TASK LIST:
(1) In the news report below on the Aztec High School shooting, rewrite the paragraph beginning "Authorities said the gunman lived with his parents" as a brief list of its main facts.
(2) Carry on the news report about the Aztec High School shooting, picking up after its final paragraph.

DOCUMENT SECTION:
= = =
(CNN) -- Two students were killed in a shooting Thursday at Aztec High School in Aztec, New Mexico, state police said on their verified Twitter account, and the suspected shooter is also dead.
There were no other injuries to other students or school faculty, according to officials. A motive has not yet been determined.
On Friday, authorities said the gunman was 21 years old and disguised himself as a student to get into the school.
San Juan County Sheriff Ken Christesen also shared a message the gunman had written before the shooting on Thursday morning. It included a timeline of what the gunman had planned.
Christesen called the shooting at Aztec High School a cowardly act and said the shooter was determined to create as much carnage as he could.
Authorities said the gunman lived with his parents in Aztec and had worked at a gas station. In his message, he wrote that work, school and life was bad and he wanted out.
The FBI said it investigated the gunman last year about online comments and at the time he said he had no plans for an attack.
The two students killed were Casey Marquez and Francisco Fernandez, the San Juan County Sheriff's Office said in a Facebook post.
Aztec Police got a call about the shooting about 8 a.m., officials said, and students were in class at the time.
= = =
SUPPLIED MATERIAL:
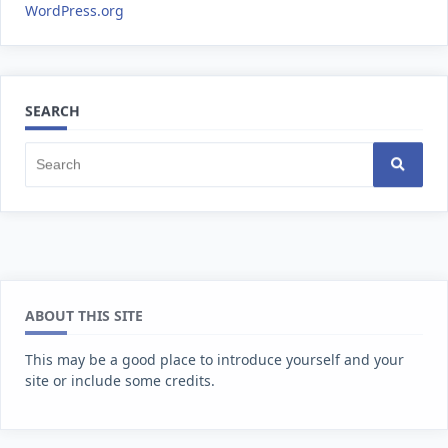
WordPress.org
SEARCH
ABOUT THIS SITE
This may be a good place to introduce yourself and your
site or include some credits.
FIND US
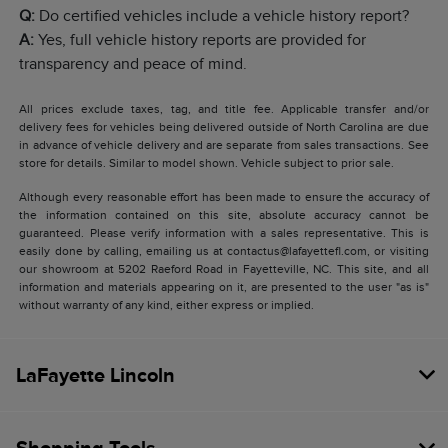
Q:
Do certified vehicles include a vehicle history report?
A:
Yes, full vehicle history reports are provided for
transparency and peace of mind.
All prices exclude taxes, tag, and title fee. Applicable transfer and/or
delivery fees for vehicles being delivered outside of North Carolina are due
in advance of vehicle delivery and are separate from sales transactions. See
store for details. Similar to model shown. Vehicle subject to prior sale.
Although every reasonable effort has been made to ensure the accuracy of
the information contained on this site, absolute accuracy cannot be
guaranteed. Please verify information with a sales representative. This is
easily done by calling, emailing us at contactus@lafayettefl.com, or visiting
our showroom at 5202 Raeford Road in Fayetteville, NC. This site, and all
information and materials appearing on it, are presented to the user "as is"
without warranty of any kind, either express or implied.
LaFayette Lincoln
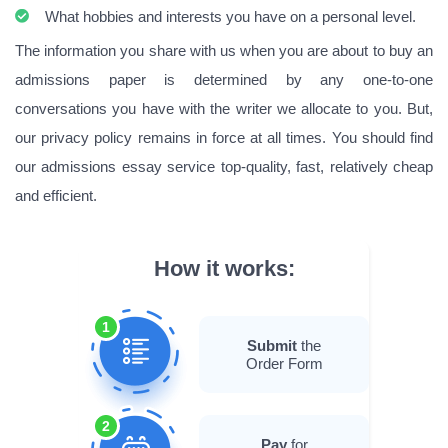
What hobbies and interests you have on a personal level.
The information you share with us when you are about to buy an
admissions paper is determined by any one-to-one
conversations you have with the writer we allocate to you. But,
our privacy policy remains in force at all times. You should find
our admissions essay service top-quality, fast, relatively cheap
and efficient.
How it works:
1
Submit
the
Order Form
2
Pay
for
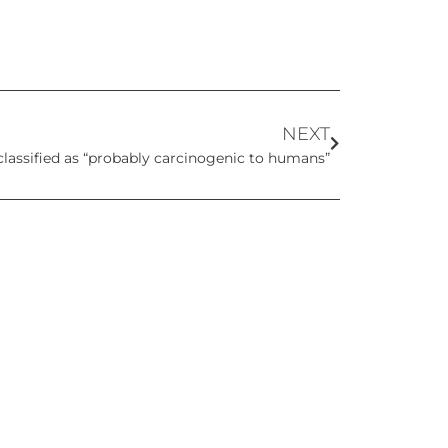
NEXT
classified as “probably carcinogenic to humans”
= = =
EXPECTED RESPONSES:
(1)
- The gunman lived with his parents in Aztec.
- He had worked at a gas station.
- His message said work, school and life were bad and he wanted out.

(2)
Aztec is a small town in northwest New Mexico, about three hours from Albuquerque, and authorities from nearby Farmington assisted in the response to the shooting.
Officials were working on clearing the buildings before the shooter was reported down, according to San Juan County CEO Kim Carpenter. The sheriff's office posted on Facebook that parents should pick up students at the police department.
New Mexico Gov. Susana Martinez said there were several acts of bravery from staff, teachers, students and police that saved lives and prevented the incident from becoming deadlier.
"All New Mexicans are with Aztec today," she said.
Garrett Parker, a sophomore at Aztec High School, said he was in a classroom when students heard what they thought was someone punching the lockers. As the noise got louder and the suspect got closer to the classroom, they realized it was gunshots, he said.
The whole classroom had to hide until they were told by officials to walk out of the room toward the back of the building and toward the parking lot, Garrett said. They were then split into groups by alphabetical order of their last names and taken to a park to meet their families.
When Garrett and his classmates were walking out of the building they were told to not look to the right because there was a body lying there.
Sabrina Montoya, Garrett's mother, said she was at work when a colleague came up to her and told her there had been a shooting at the school. She said she couldn't believe what was happening and her heart stopped when Garrett was not answering his phone.
"I just can't believe this happened in our community. This is all a horrible feeling. I'm glad my kids are safe and with us but I am devastated for my community and for the families who didn't get the chance to take their kids home," Montoya said.
US Sen. Martin Heinrich, a Democrat from New Mexico, said he was distraught to learn of the shooting.
"This is a parent's biggest nightmare. Every child deserves to be safe at school," he said.
Heinrich also called for action to address the "epidemic of gun violence" in America.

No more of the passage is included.